SEATTLE - Apple is teaming up with researchers at the Seattle Flu Study and the University of Washington to test if everyday devices, such as an Apple Watch or an iPhone, can be used to predict illnesses like COVID-19.
The Seattle Flu Study is an infectious disease surveillance program started by the Brotman Baty Institute and researchers at The University of Washington School of Medicine (UW Medicine), the Fred Hutchinson Cancer Research Center, and Seattle Children’s, to track the spread of bacterial and viral respiratory infections in the Seattle area.
The study, which was announced in September of 2020, has officially started enrolling participants to "learn if physiological measurements from Apple Watch, like heart rate or blood oxygen, can be used to detect signs of acute respiratory infections, such as influenza and COVID-19, early," according to a UW Medicine news release.
Apple Watch and iPhone.
"Traditional approaches to respiratory viral surveillance may not identify novel pathogens in time to implement crucial public health interventions; this represents a novel strategy for early detection of cases," said Dr.

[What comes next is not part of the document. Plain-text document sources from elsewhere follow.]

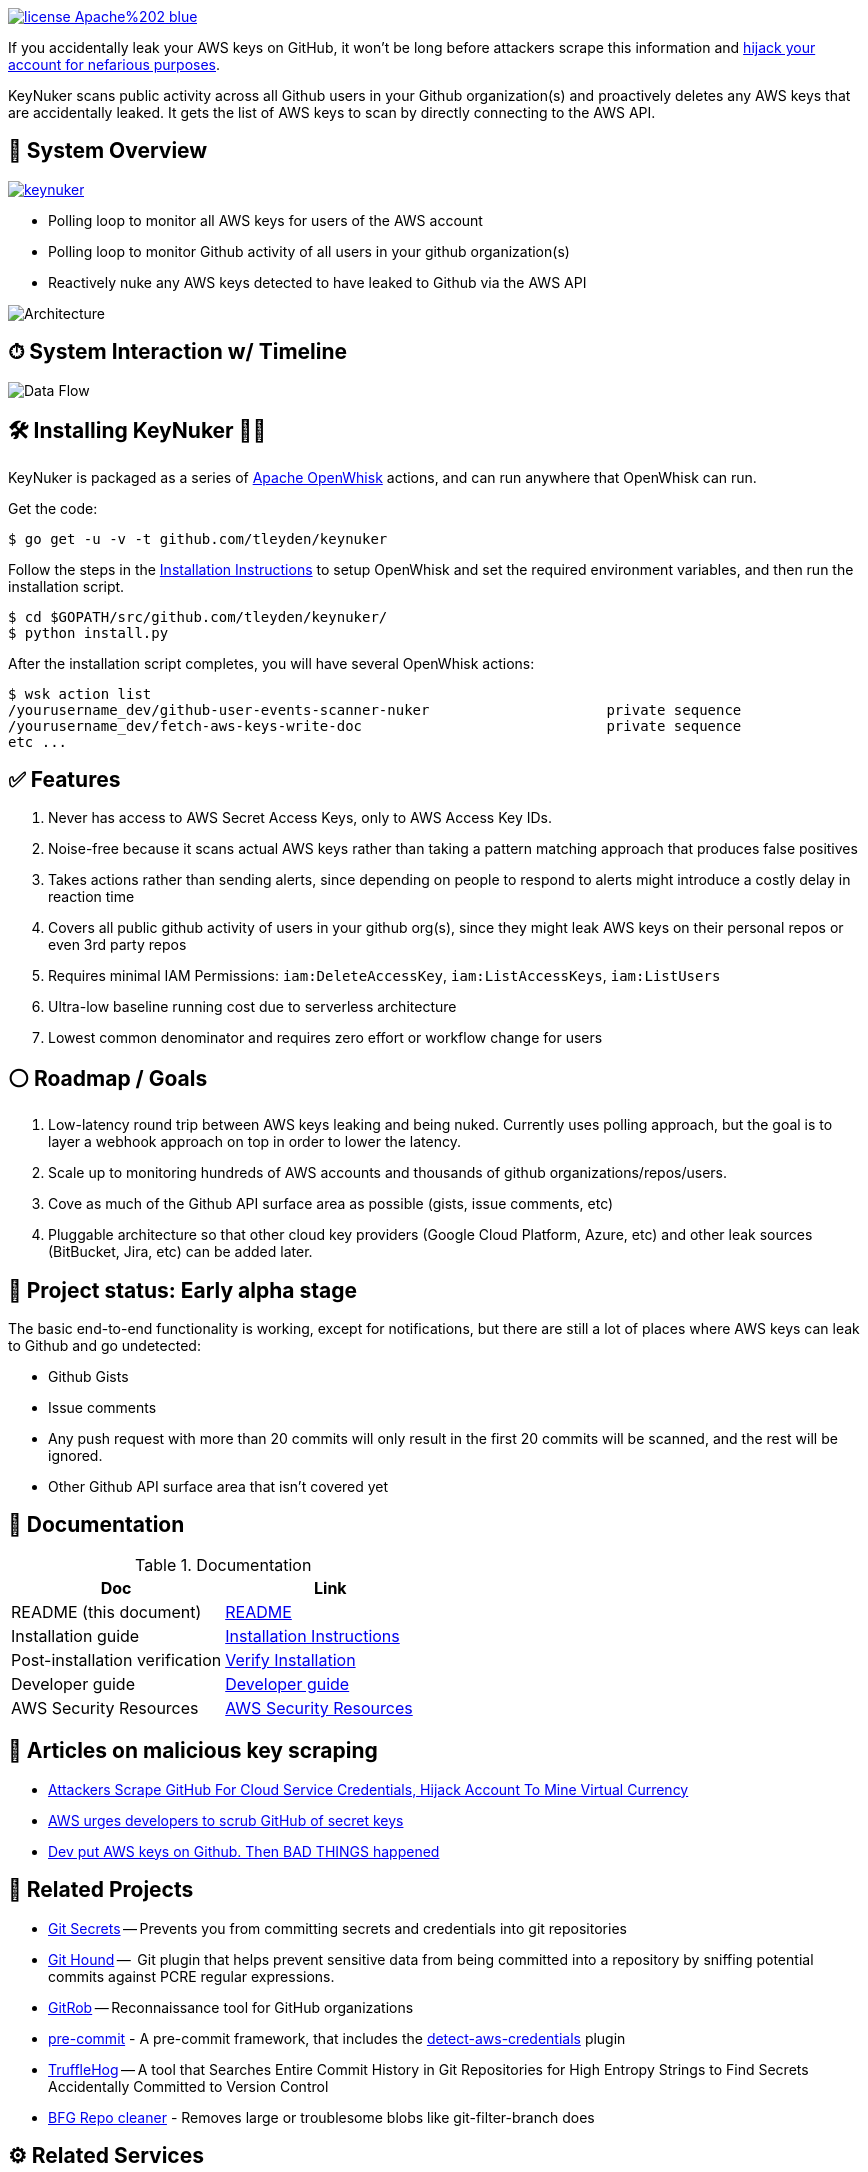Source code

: image:https://img.shields.io/badge/license-Apache%202-blue.svg[link=https://www.apache.org/licenses/LICENSE-2.0]

If you accidentally leak your AWS keys on GitHub, it won't be long before attackers scrape this information and https://web.archive.org/web/20160304044323/https://www.forbes.com/sites/runasandvik/2014/01/14/attackers-scrape-github-for-cloud-service-credentials-hijack-account-to-mine-virtual-currency/#41d040f67cf8:[hijack your account for nefarious purposes].  

KeyNuker scans public activity across all Github users in your Github organization(s) and proactively deletes any AWS keys that are accidentally leaked.  It gets the list of AWS keys to scan by directly connecting to the AWS API.

== 🚁 System Overview

image:https://badges.gitter.im/tleyden/keynuker.svg[link="https://gitter.im/tleyden/keynuker?utm_source=badge&utm_medium=badge&utm_campaign=pr-badge&utm_content=badge"]

* Polling loop to monitor all AWS keys for users of the AWS account
* Polling loop to monitor Github activity of all users in your github organization(s)
* Reactively nuke any AWS keys detected to have leaked to Github via the AWS API

image::docs/diagrams/architecture.png[Architecture]

== ⏱ System Interaction w/ Timeline

image::docs/diagrams/dataflow.png[Data Flow]

== 🛠 Installing KeyNuker 🔐💥

KeyNuker is packaged as a series of https://github.com/apache/incubator-openwhisk[Apache OpenWhisk] actions, and can run anywhere that OpenWhisk can run.

Get the code:

```
$ go get -u -v -t github.com/tleyden/keynuker
```

Follow the steps in the link:docs/install.adoc[Installation Instructions] to setup OpenWhisk and set the required environment variables, and then run the installation script.

```
$ cd $GOPATH/src/github.com/tleyden/keynuker/
$ python install.py
```

After the installation script completes, you will have several OpenWhisk actions:

```
$ wsk action list
/yourusername_dev/github-user-events-scanner-nuker                     private sequence
/yourusername_dev/fetch-aws-keys-write-doc                             private sequence
etc ...
```

== ✅ Features

. Never has access to AWS Secret Access Keys, only to AWS Access Key IDs.
. Noise-free because it scans actual AWS keys rather than taking a pattern matching approach that produces false positives
. Takes actions rather than sending alerts, since depending on people to respond to alerts might introduce a costly delay in reaction time
. Covers all public github activity of users in your github org(s), since they might leak AWS keys on their personal repos or even 3rd party repos
. Requires minimal IAM Permissions: `iam:DeleteAccessKey`, `iam:ListAccessKeys`, `iam:ListUsers`
. Ultra-low baseline running cost due to serverless architecture
. Lowest common denominator and requires zero effort or workflow change for users

== ⚪️ Roadmap / Goals

. Low-latency round trip between AWS keys leaking and being nuked.  Currently uses polling approach, but the goal is to layer a webhook approach on top in order to lower the latency.
. Scale up to monitoring hundreds of AWS accounts and thousands of github organizations/repos/users.
. Cove as much of the Github API surface area as possible (gists, issue comments, etc)
. Pluggable architecture so that other cloud key providers (Google Cloud Platform, Azure, etc) and other leak sources (BitBucket, Jira, etc) can be added later.


== 🏁 Project status: Early alpha stage

The basic end-to-end functionality is working, except for notifications, but there are still a lot of places where AWS keys can leak to Github and go undetected:

 * Github Gists
 * Issue comments
 * Any push request with more than 20 commits will only result in the first 20 commits will be scanned, and the rest will be ignored.
 * Other Github API surface area that isn't covered yet


== 📓 Documentation

.Documentation
|===
|Doc |Link

|README (this document)
|link:README.adoc[README]

|Installation guide
|link:docs/install.adoc[Installation Instructions]

|Post-installation verification
|link:docs/verify.adoc[Verify Installation]

|Developer guide
|link:docs/developers.adoc[Developer guide]

|AWS Security Resources
|link:docs/aws_security_resources.adoc[AWS Security Resources]

|===


== 📰 Articles on malicious key scraping

* https://web.archive.org/web/20160304044323/https://www.forbes.com/sites/runasandvik/2014/01/14/attackers-scrape-github-for-cloud-service-credentials-hijack-account-to-mine-virtual-currency/#41d040f67cf8:[Attackers Scrape GitHub For Cloud Service Credentials, Hijack Account To Mine Virtual Currency]
* https://web.archive.org/web/20170111080816/http://www.itnews.com.au/news/aws-urges-developers-to-scrub-github-of-secret-keys-375785[AWS urges developers to scrub GitHub of secret keys]
* https://web.archive.org/web/20170205165621/https://www.theregister.co.uk/2015/01/06/dev_blunder_shows_github_crawling_with_keyslurping_bots/[Dev put AWS keys on Github. Then BAD THINGS happened]


== 📁 Related Projects

* https://github.com/awslabs/git-secrets[Git Secrets] -- Prevents you from committing secrets and credentials into git repositories
* https://github.com/ezekg/git-hound[Git Hound] --  Git plugin that helps prevent sensitive data from being committed into a repository by sniffing potential commits against PCRE regular expressions.
* https://github.com/michenriksen/gitrob[GitRob] -- Reconnaissance tool for GitHub organizations
* http://pre-commit.com/[pre-commit] - A pre-commit framework, that includes the http://pre-commit.com/hooks.html[detect-aws-credentials] plugin
* https://www.reddit.com/r/netsec/comments/5ll7ng/truffle_hog_a_tool_that_searches_entire_commit/[TruffleHog] -- A tool that Searches Entire Commit History in Git Repositories for High Entropy Strings to Find Secrets Accidentally Committed to Version Control
* https://rtyley.github.io/bfg-repo-cleaner/[BFG Repo cleaner] - Removes large or troublesome blobs like git-filter-branch does

== ⚙ Related Services

* https://www.gitguardian.com/[Git Guardian] -- Scanning service that alerts you of text strings that appear to be API keys (Github and more)
* https://github.com/cloudsploit[CloudSploit] -- Cloud security monitoring service / open source software which has a https://github.com/cloudsploit/scans/issues/10[feature request] very reminiscent of KeyNuker.
* https://evident.io/[Evident.io]
* https://dome9.com/iam-safety/[Dome9]
* https://www.cloudconformity.com[CloudConformity]


== 👀 Related Misc

* https://www.reddit.com/r/aws/comments/6pjf7n/we_got_hacked_looking_for_ideas_on_preventative/[reddit/aws: We got hacked. Looking for ideas on preventative measures going forward.]
* https://www.reddit.com/r/aws/comments/6onzgb/what_aws_security_compliances_do_you_guys_have/[reddit/aws: What AWS security compliances do you guys have for your environment?]

== 🔒 Security At Depth

Taking a security-at-depth approach, in addition to running KeyNuker you should also consider the following precautions:

- Limit ec2 actions to only the regions that you use, eg (`"StringEquals": {"ec2:Region": "us-east-1"}`)
- Limit ec2 actions to only the instance types that you use, eg (`"StringLikeIfExists": {"ec2:InstanceType": ["t1.*"]}`)
- Use temporary AWS keys that require MFA
- Minimize chance of AWS keys from ever leaking in the first place using tools such as https://github.com/awslabs/git-secrets[Git Secrets] which can be configured as a pre-commit hook.
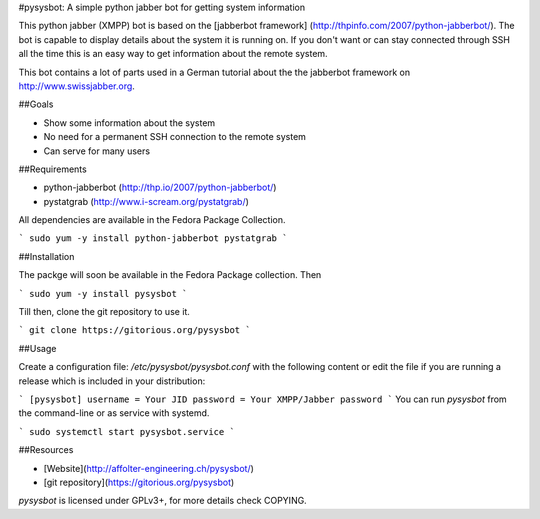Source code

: #pysysbot: A simple python jabber bot for getting system information

This python jabber (XMPP) bot is based on the [jabberbot framework] 
(http://thpinfo.com/2007/python-jabberbot/). The bot is capable to
display details about the system it is running on. If you don't
want or can stay connected through SSH all the time this is an easy
way to get information about the remote system.

This bot contains a lot of parts used in a German tutorial about the the
jabberbot framework on http://www.swissjabber.org.
 
##Goals
 
- Show some information about the system
- No need for a permanent SSH connection to the remote system
- Can serve for many users
 
##Requirements
 
- python-jabberbot (http://thp.io/2007/python-jabberbot/)
- pystatgrab (http://www.i-scream.org/pystatgrab/)

All dependencies are available in the Fedora Package Collection.

```
sudo yum -y install python-jabberbot pystatgrab
```

##Installation

The packge will soon be available in the Fedora Package collection. Then

```
sudo yum -y install pysysbot
```

Till then, clone the git repository to use it.

```
git clone https://gitorious.org/pysysbot
```

##Usage

Create a configuration file: `/etc/pysysbot/pysysbot.conf` with the following
content or edit the file if you are running a release which is included in
your distribution:

```
[pysysbot]
username = Your JID
password = Your XMPP/Jabber password
```
You can run `pysysbot` from the command-line or as service with systemd.

```
sudo systemctl start pysysbot.service
```

##Resources

- [Website](http://affolter-engineering.ch/pysysbot/)
- [git repository](https://gitorious.org/pysysbot)
 
`pysysbot` is licensed under GPLv3+, for more details check COPYING.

Helen Y. Chu, UW associate professor of medicine, Division of Allergy and Infectious Diseases, and a member of the Seattle Flu Study team.

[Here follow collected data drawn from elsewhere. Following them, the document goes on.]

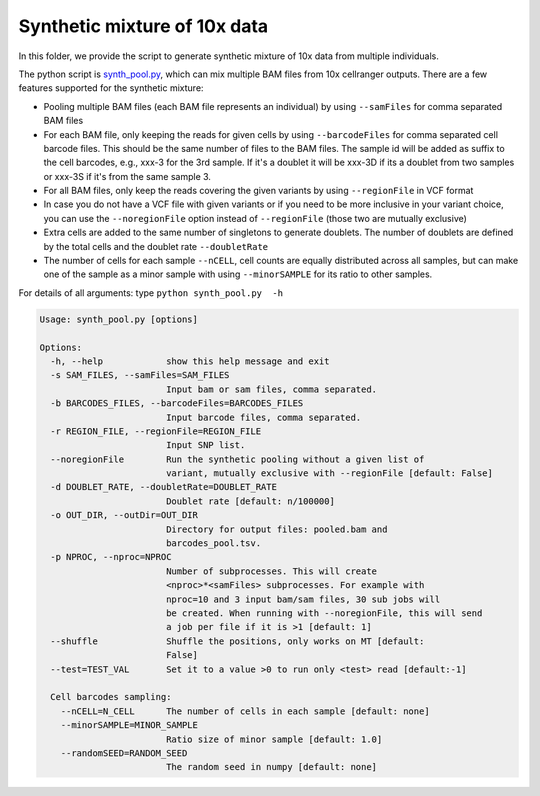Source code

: =============================
Synthetic mixture of 10x data
=============================

In this folder, we provide the script to generate synthetic mixture of 10x data
from multiple individuals.

The python script is `synth_pool.py`_, which can mix multiple BAM files from 
10x cellranger outputs. There are a few features supported for the synthetic 
mixture:

* Pooling multiple BAM files (each BAM file represents an individual) by using
  ``--samFiles`` for comma separated BAM files
* For each BAM file, only keeping the reads for given cells by using 
  ``--barcodeFiles`` for comma separated cell barcode files. This should be the 
  same number of files to the BAM files. The sample id will be added as suffix 
  to the cell barcodes, e.g., xxx-3 for the 3rd sample. If it's a doublet it 
  will be xxx-3D if its a doublet from two samples or xxx-3S if it's from the 
  same sample 3.
* For all BAM files, only keep the reads covering the given variants by using 
  ``--regionFile`` in VCF format
* In case you do not have a VCF file with given variants or if you need to be 
  more inclusive in your variant choice, you can use the ``--noregionFile`` option 
  instead of ``--regionFile`` (those two are mutually exclusive)
* Extra cells are added to the same number of singletons to generate doublets. 
  The number of doublets are defined by the total cells and the doublet rate
  ``--doubletRate``
* The number of cells for each sample ``--nCELL``, cell counts are equally 
  distributed across all samples, but can make one of the sample as a minor 
  sample with using ``--minorSAMPLE`` for its ratio to other samples.

.. _synth_pool.py: https://github.com/huangyh09/vireo/blob/master/simulate/synth_pool.py

For details of all arguments: type ``python synth_pool.py  -h``

.. code-block:: html

  Usage: synth_pool.py [options]

  Options:
    -h, --help            show this help message and exit
    -s SAM_FILES, --samFiles=SAM_FILES
                          Input bam or sam files, comma separated.
    -b BARCODES_FILES, --barcodeFiles=BARCODES_FILES
                          Input barcode files, comma separated.
    -r REGION_FILE, --regionFile=REGION_FILE
                          Input SNP list.
    --noregionFile        Run the synthetic pooling without a given list of 
                          variant, mutually exclusive with --regionFile [default: False]
    -d DOUBLET_RATE, --doubletRate=DOUBLET_RATE
                          Doublet rate [default: n/100000]
    -o OUT_DIR, --outDir=OUT_DIR
                          Directory for output files: pooled.bam and
                          barcodes_pool.tsv.
    -p NPROC, --nproc=NPROC
                          Number of subprocesses. This will create
                          <nproc>*<samFiles> subprocesses. For example with
                          nproc=10 and 3 input bam/sam files, 30 sub jobs will
                          be created. When running with --noregionFile, this will send
                          a job per file if it is >1 [default: 1]
    --shuffle             Shuffle the positions, only works on MT [default:
                          False]
    --test=TEST_VAL       Set it to a value >0 to run only <test> read [default:-1]

    Cell barcodes sampling:
      --nCELL=N_CELL      The number of cells in each sample [default: none]
      --minorSAMPLE=MINOR_SAMPLE
                          Ratio size of minor sample [default: 1.0]
      --randomSEED=RANDOM_SEED
                          The random seed in numpy [default: none]
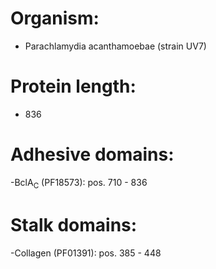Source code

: * Organism:
- Parachlamydia acanthamoebae (strain UV7)
* Protein length:
- 836
* Adhesive domains:
-BclA_C (PF18573): pos. 710 - 836
* Stalk domains:
-Collagen (PF01391): pos. 385 - 448

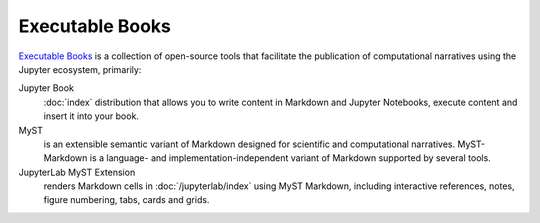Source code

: Executable Books
================

`Executable Books <https://executablebooks.org/en/latest/>`_ is a collection of
open-source tools that facilitate the publication of computational narratives
using the Jupyter ecosystem, primarily:

Jupyter Book
    :doc:`index` distribution that allows you to write content in Markdown and
    Jupyter Notebooks, execute content and insert it into your book.

    .. seealso::
       * `jupyterbook.org <https://jupyterbook.org/en/stable/intro.html>`_ is
         the landing page of the project.
       * `gallery.jupyterbook.org
         <https://executablebooks.org/en/latest/gallery/>`_ is a gallery of
         Jupyter books.
       * `github.com/jupyter-book/jupyter-book
         <https://github.com/jupyter-book/jupyter-book>`_ is the project’s
         repository.

MyST
    is an extensible semantic variant of Markdown designed for scientific and
    computational narratives. MyST-Markdown is a language- and
    implementation-independent variant of Markdown supported by several tools.

    .. seealso::
       * `mystmd.org <https://mystmd.org>`_ is the landing page of the project.
       * `spec.mystmd.org <https://mystmd.org/spec>`_ describes the MyST
         specification.
       * `MyST Enhancement Proposals
         <https://github.com/jupyter-book/myst-enhancement-proposals>`_ is a
         process for proposing and deciding on changes to the MyST
         specification.

JupyterLab MyST Extension
    renders Markdown cells in :doc:`/jupyterlab/index` using MyST Markdown,
    including interactive references, notes, figure numbering, tabs, cards and
    grids.

    .. seealso::
       * `github.com/jupyter-book/jupyterlab-myst
         <https://github.com/jupyter-book/jupyterlab-myst>`_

Recruiting is currently only taking place in the Seattle area and applicants must have a "higher than normal risk of respiratory illness because of frequent exposure to other people through work or other activities, health conditions, or other factors," according to the study’s eligibility website.

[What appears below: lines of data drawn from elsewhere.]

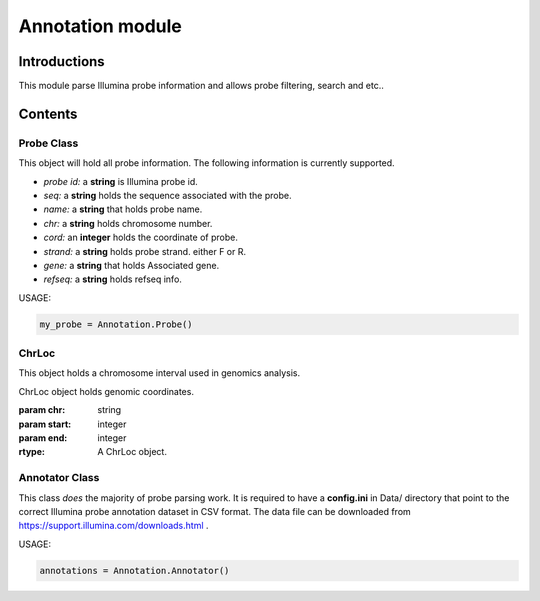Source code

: Annotation module
=================

Introductions
-------------
This module parse Illumina probe information and allows probe filtering, search and etc..

Contents
--------
Probe Class
^^^^^^^^^^^
This object will hold all probe information. The following information is currently supported.

- *probe id:* a **string** is Illumina probe id.
- *seq:* a **string** holds the sequence associated with the probe.
- *name:* a **string** that holds probe name.
- *chr:* a **string** holds chromosome number.
- *cord:* an **integer** holds the coordinate of probe.
- *strand:* a **string** holds probe strand. either F or R.
- *gene:* a **string** that holds Associated gene.
- *refseq:* a **string** holds refseq info.


USAGE:

.. code:: python

    my_probe = Annotation.Probe()


ChrLoc
^^^^^^
This object holds a chromosome interval used in genomics analysis.


.. class:: ChrLoc(self, chr, start, end)

   ChrLoc object holds genomic coordinates.

   :param chr: string
   :param start: integer
   :param end: integer
   :rtype: A ChrLoc object.


Annotator Class
^^^^^^^^^^^^^^^
This class *does* the majority of probe parsing work. It is required to have a **config.ini** in Data/ directory that point to the correct Illumina probe annotation dataset in CSV format. The data file can be downloaded from https://support.illumina.com/downloads.html .


USAGE:

.. code:: python

    annotations = Annotation.Annotator()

Participants must also own their own Apple iPhone (6s or above), be 22 years of age or older, speak and read English and must be available for up to six months.
People who are eligible will be given an Apple watch to wear which will keep track of the participant's health and activity for the duration of the study.
Researchers will utilize reminders such as handwashing through the Apple Watch and "will seek to learn how behavioral interventions like these could prevent one’s likelihood of developing viral infections."
"This will be a first-of-its-kind study that will allow scientists to draw a relationship between associated symptoms, signals from Apple Watch and iPhone, and test results for influenza and COVID-19 which act as ground truth," according to the study’s eligibility website.
"At Apple, our goal is always to empower our users to better manage their health. We’re humbled Apple Watch and iPhone are being used to spearhead this important clinical study," said Dr. Sumbul Desai, Apple's vice president of health. "We are thrilled to collaborate with the University of Washington School of Medicine researchers, who have been at the forefront of respiratory infection investigations."
To apply to be a participant in the study, go to www.seattleflu.org/applerespiratorystudy and check your eligibility.